An issue discussed in civil rights related and race research is that of racial profiling. Though racial profiling is popular with many police departments, it raises many questions. In a research paper on racial profiling, be sure to take a firm stance and make a clear and concise argument that compares and contrasts each side of the debate. The issue of racial profiling has created two sides to the issue:
- The debate on one side of the arguing that it violates the civil liberties of certain racial groups and therefore should be prohibited
- The other side arguing maintains that certain racial groups are more likely to be involved in breaking the law and in terrorist activity in particular, and therefore should be implemented even more prolifically
In fact, the research offers greater evidence that racial profiling is essential to preserving the safety and security of American citizens and therefore should be accepted as a necessary evil in the war against terrorism.
A news report submitted by the ACLU cited the court case Rodrigues, et al.v. California Highway Patrol et al. This case demonstrated that "drug interdiction officers in the Central and Coastal Divisions were three times as likely to search Latinos as whites, and African Americans were twice as likely to be searched. (ACLU 2001)" Proponents of profiling might say that there are simply more Latinos or African Americans in that part of the states. Those opposed to racial profiling would disagree. In your racial profiling term paper, take a firm stance! Profiling moves beyond who is actually stopped as a crime suspect.
Some people suggest that the pursuit and identification of criminals and terrorists should include not only people whose color marks them as suspect but also other identifiable groups such as grandmothers whose apparent integrity and innocence would otherwise preclude their being suspect, as if broadening the list of groups scrutinized by law enforcement is the solution. Research might offer the best solution, which is that all types of profiling, whether the type designed to identify common lawbreakers and serious criminals or to identify terrorists, should be carried out in a scientific manner. Rather than merely profiling individuals on the distinct characteristic or race or ethnicity, profiling should be based on several criteria including but not confined to the identifiable interactions and associations of individuals. Although a more scientific approach might translate to higher costs in crime prevention and national security, standardized methods should be developed to simplify the process and reduce costs.
The issue of racial profiling is a challenging one that has been made all the more controversial with the war on terrorism and the concept of terrorist profiling. Much of the research on racial profiling however, even that research which demonstrates unequivocal opposition to the concept, indicates that it is nevertheless "an ineradicable part of human life". In fact, Lund (2003) maintains that racial profiling is something that everyone has done at some point or another at least once during their life time
Addressing the issue of racial profiling as an activity confined merely to the identification and suspicion of criminals would be somewhat inaccurate, an assertion that is supported by the fact that the term criminal is a rather harsh term that excludes individuals suspected of less serious offenses than those associated with criminals. For the purpose of the present research therefore, racial profiling will be considered an activity that involves the identification and suspicion of law breakers in general, which includes not only those individuals who might be suspected for an offense as serious as drug trafficking but also those individuals who might be suspected for an offense as minor as trespassing.
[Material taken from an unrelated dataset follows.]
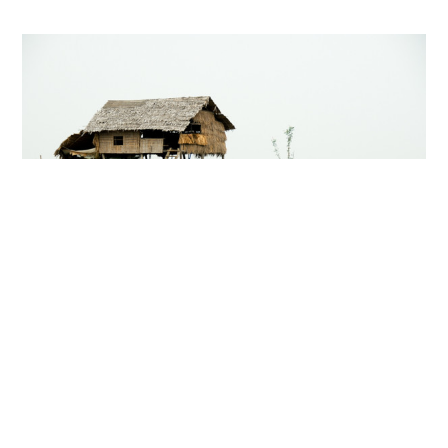
Kambodžas ringi rännates on raske mitte
märgata, kui leidlikud inimesed transpordi
korraldamisel olla võivad. Nagu mainitud on
populaarseim liikumisvahend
Racial profiling has become one of the most controversial issues in law enforcement, with identifiable evidence to support a more thorough examination of its value and legitimacy in American society today. Without a doubt, racial profiling has its opponents. A search of the literature reveals a number of studies designed to confirm that police officers are more likely to view minorities or people of color with suspicion of law breaking. A primary example is the Wichita Stop Study, which was designed to identify whether or not differential enforcement patterns existed based on race or ethnicity in the enforcement practices of the Wichita Kansas police departments.